=== EXERCISE OBJECTIVE ===
This calls for a word-for-word copy of all the data, with each picture removed.

---------- RECORDS FOR THIS EXERCISE

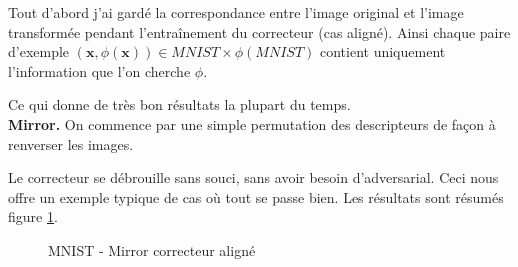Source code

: Tout d'abord j'ai gardé la correspondance entre l'image original et
l'image transformée pendant l'entraînement du correcteur (cas aligné).
Ainsi chaque paire d'exemple $(\pmb{x}, \phi(\pmb{x})) \in MNIST\times \phi(MNIST)$
contient uniquement l'information que l'on cherche $\phi$.

Ce qui donne de très bon résultats la plupart du temps.\\


{\Large\textbf{Mirror.}} On commence par une simple permutation des 
descripteurs de façon à renverser les images.

Le correcteur se débrouille sans souci, sans avoir besoin d'adversarial. Ceci
nous offre un exemple typique de cas où tout se passe bien. Les résultats sont résumés
figure \ref{fig:mnist_mirror_pairwise}.

\begin{figure}[H] %
\centering
{}
\hfill
{}
\caption{MNIST - Mirror correcteur aligné}
\label{fig:mnist_mirror_pairwise}
\end{figure}



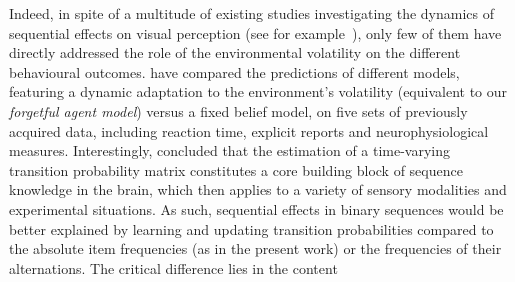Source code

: \documentclass[12pt,english]{article}%
\newcommand{\citep}[1]{\parencite{#1}}
\newcommand{\citet}[1]{\textcite{#1}}
\begin{document}
Indeed, in spite of a multitude of existing studies investigating the dynamics of sequential effects on visual perception (see for example~\citet{Cicchini_PRSB_2018,ChopinMamassian2012}), only few of them have directly addressed the role of the environmental volatility on the different behavioural outcomes. \citet{Meyniel16} have compared the predictions of different models, featuring a dynamic adaptation to the environment's volatility (equivalent to our \textit{forgetful agent model}) versus a fixed belief model, on five sets of previously acquired data, including reaction time, explicit reports and neurophysiological measures.  Interestingly, \citet{Meyniel16} concluded that the estimation of a time-varying transition probability matrix constitutes
a core building block of sequence knowledge in the brain,
which then applies to a variety of sensory modalities and
experimental situations.
As such, sequential effects in binary sequences would be better explained
by learning and updating transition probabilities
compared to the absolute item frequencies (as in the present work) or the frequencies of their alternations.
The critical difference lies in the content
\end{document}
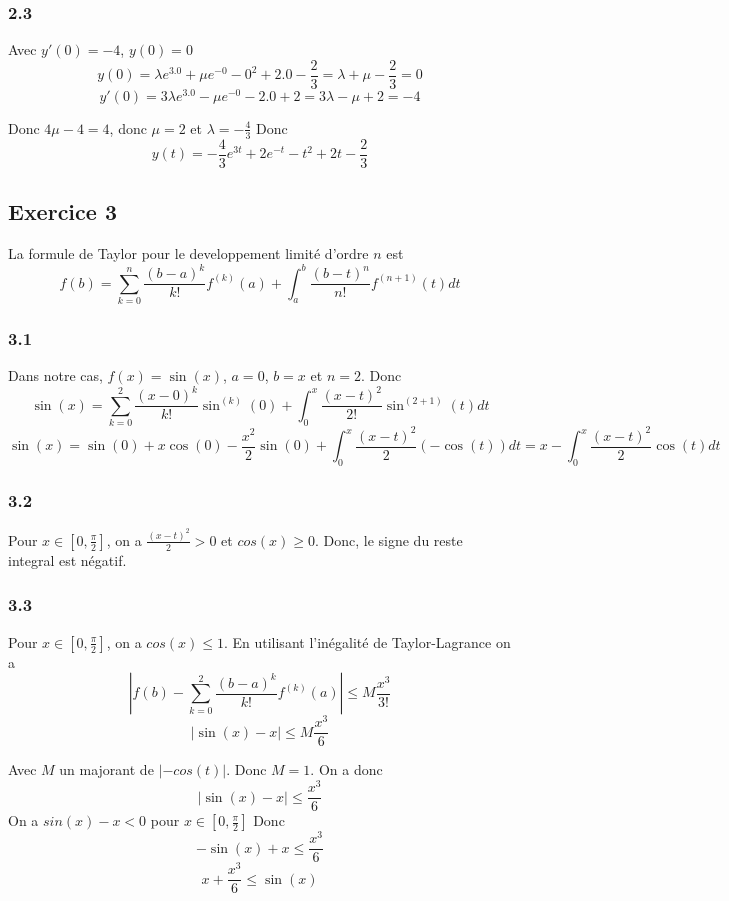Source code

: \documentclass[]{book}
\theoremstyle{definition}
\begin{document}
\subsubsection*{2.3}
Avec $y'(0) = -4$, $y(0) = 0$
$$y(0) = \lambda e^{3.0} + \mu e^{-0} -0^2 + 2.0 -\frac{2}{3} = \lambda + \mu - \frac{2}{3} = 0$$
$$y'(0) = 3\lambda e^{3.0} - \mu e^{-0} -2.0 + 2 = 3\lambda - \mu + 2 = -4$$

Donc $4\mu - 4 = 4$, donc $\mu = 2$ et $\lambda = -\frac{4}{3}$
Donc
$$y(t) = -\frac{4}{3}e^{3t} + 2 e^{-t} -t^2 + 2t -\frac{2}{3}$$



\subsection*{Exercice 3}
La formule de Taylor pour le developpement limit\'e d'ordre $n$ est
$$f(b) = \sum_{k=0}^n{\frac{(b-a)^k}{k!}f^{(k)}(a)} + \int_a^b{\frac{(b-t)^n}{n!}f^{(n+1)}(t)dt}$$

\subsubsection*{3.1}
Dans notre cas, $f(x) = \sin(x)$, $a = 0$, $b = x$ et $n = 2$.
Donc 
$$\sin(x) = \sum_{k=0}^2{\frac{(x-0)^k}{k!}\sin^{(k)}(0)} + \int_0^x{\frac{(x-t)^2}{2!}\sin^{(2+1)}(t)dt}$$
$$\sin(x) = \sin(0) + x\cos(0) - \frac{x^2}{2}\sin(0) + \int_0^x{\frac{(x-t)^2}{2}(-\cos(t))dt} = x - \int_0^x{\frac{(x-t)^2}{2}\cos(t)dt}$$

\subsubsection*{3.2}
Pour $x \in [0,\frac{\pi}{2}]$, on a $\frac{(x-t)^2}{2} >0$ et $cos(x) \geq 0$. Donc, le signe du reste integral est n\'egatif.

\subsubsection*{3.3}
Pour $x \in [0,\frac{\pi}{2}]$, on a $cos(x) \leq 1$.
En utilisant l'in\'egalit\'e de Taylor-Lagrance on a 
$$|f(b) - \sum_{k=0}^2{\frac{(b-a)^k}{k!}f^{(k)}(a)}| \leq M\frac{x^3}{3!}$$
$$|\sin(x) - x| \leq M\frac{x^3}{6}$$

Avec $M$ un majorant de $|-cos(t)|$. Donc $M=1$.
On a donc 
$$|\sin(x) - x| \leq \frac{x^3}{6}$$
On a $sin(x) - x < 0$ pour $x \in [0,\frac{\pi}{2}]$ Donc
$$-\sin(x) + x \leq \frac{x^3}{6}$$
$$x+\frac{x^3}{6} \leq \sin(x)$$
\end{document}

--------------------

=== WRITTEN RESPONSE ===
Source code

: Tout d'abord j'ai gardé la correspondance entre l'image original et
l'image transformée pendant l'entraînement du correcteur (cas aligné).
Ainsi chaque paire d'exemple $(\pmb{x}, \phi(\pmb{x})) \in MNIST\times \phi(MNIST)$
contient uniquement l'information que l'on cherche $\phi$.

Ce qui donne de très bon résultats la plupart du temps.\\


{\Large\textbf{Mirror.}} On commence par une simple permutation des 
descripteurs de façon à renverser les images.

Le correcteur se débrouille sans souci, sans avoir besoin d'adversarial. Ceci
nous offre un exemple typique de cas où tout se passe bien. Les résultats sont résumés
figure \ref{fig:mnist_mirror_pairwise}.

\begin{figure}[H] %
\centering
{}
\hfill
{}
\caption{MNIST - Mirror correcteur aligné}
\label{fig:mnist_mirror_pairwise}
\end{figure}



Source code

: \documentclass[12pt,english]{article}%
\newcommand{\citep}[1]{\parencite{#1}}
\newcommand{\citet}[1]{\textcite{#1}}
\begin{document}
Indeed, in spite of a multitude of existing studies investigating the dynamics of sequential effects on visual perception (see for example~\citet{Cicchini_PRSB_2018,ChopinMamassian2012}), only few of them have directly addressed the role of the environmental volatility on the different behavioural outcomes. \citet{Meyniel16} have compared the predictions of different models, featuring a dynamic adaptation to the environment's volatility (equivalent to our \textit{forgetful agent model}) versus a fixed belief model, on five sets of previously acquired data, including reaction time, explicit reports and neurophysiological measures.  Interestingly, \citet{Meyniel16} concluded that the estimation of a time-varying transition probability matrix constitutes
a core building block of sequence knowledge in the brain,
which then applies to a variety of sensory modalities and
experimental situations.
As such, sequential effects in binary sequences would be better explained
by learning and updating transition probabilities
compared to the absolute item frequencies (as in the present work) or the frequencies of their alternations.
The critical difference lies in the content
\end{document}
Source code

: \documentclass[]{book}
\theoremstyle{definition}
\begin{document}
\subsubsection*{2.3}
Avec $y'(0) = -4$, $y(0) = 0$
$$y(0) = \lambda e^{3.0} + \mu e^{-0} -0^2 + 2.0 -\frac{2}{3} = \lambda + \mu - \frac{2}{3} = 0$$
$$y'(0) = 3\lambda e^{3.0} - \mu e^{-0} -2.0 + 2 = 3\lambda - \mu + 2 = -4$$

Donc $4\mu - 4 = 4$, donc $\mu = 2$ et $\lambda = -\frac{4}{3}$
Donc
$$y(t) = -\frac{4}{3}e^{3t} + 2 e^{-t} -t^2 + 2t -\frac{2}{3}$$



\subsection*{Exercice 3}
La formule de Taylor pour le developpement limit\'e d'ordre $n$ est
$$f(b) = \sum_{k=0}^n{\frac{(b-a)^k}{k!}f^{(k)}(a)} + \int_a^b{\frac{(b-t)^n}{n!}f^{(n+1)}(t)dt}$$

\subsubsection*{3.1}
Dans notre cas, $f(x) = \sin(x)$, $a = 0$, $b = x$ et $n = 2$.
Donc 
$$\sin(x) = \sum_{k=0}^2{\frac{(x-0)^k}{k!}\sin^{(k)}(0)} + \int_0^x{\frac{(x-t)^2}{2!}\sin^{(2+1)}(t)dt}$$
$$\sin(x) = \sin(0) + x\cos(0) - \frac{x^2}{2}\sin(0) + \int_0^x{\frac{(x-t)^2}{2}(-\cos(t))dt} = x - \int_0^x{\frac{(x-t)^2}{2}\cos(t)dt}$$

\subsubsection*{3.2}
Pour $x \in [0,\frac{\pi}{2}]$, on a $\frac{(x-t)^2}{2} >0$ et $cos(x) \geq 0$. Donc, le signe du reste integral est n\'egatif.

\subsubsection*{3.3}
Pour $x \in [0,\frac{\pi}{2}]$, on a $cos(x) \leq 1$.
En utilisant l'in\'egalit\'e de Taylor-Lagrance on a 
$$|f(b) - \sum_{k=0}^2{\frac{(b-a)^k}{k!}f^{(k)}(a)}| \leq M\frac{x^3}{3!}$$
$$|\sin(x) - x| \leq M\frac{x^3}{6}$$

Avec $M$ un majorant de $|-cos(t)|$. Donc $M=1$.
On a donc 
$$|\sin(x) - x| \leq \frac{x^3}{6}$$
On a $sin(x) - x < 0$ pour $x \in [0,\frac{\pi}{2}]$ Donc
$$-\sin(x) + x \leq \frac{x^3}{6}$$
$$x+\frac{x^3}{6} \leq \sin(x)$$
\end{document}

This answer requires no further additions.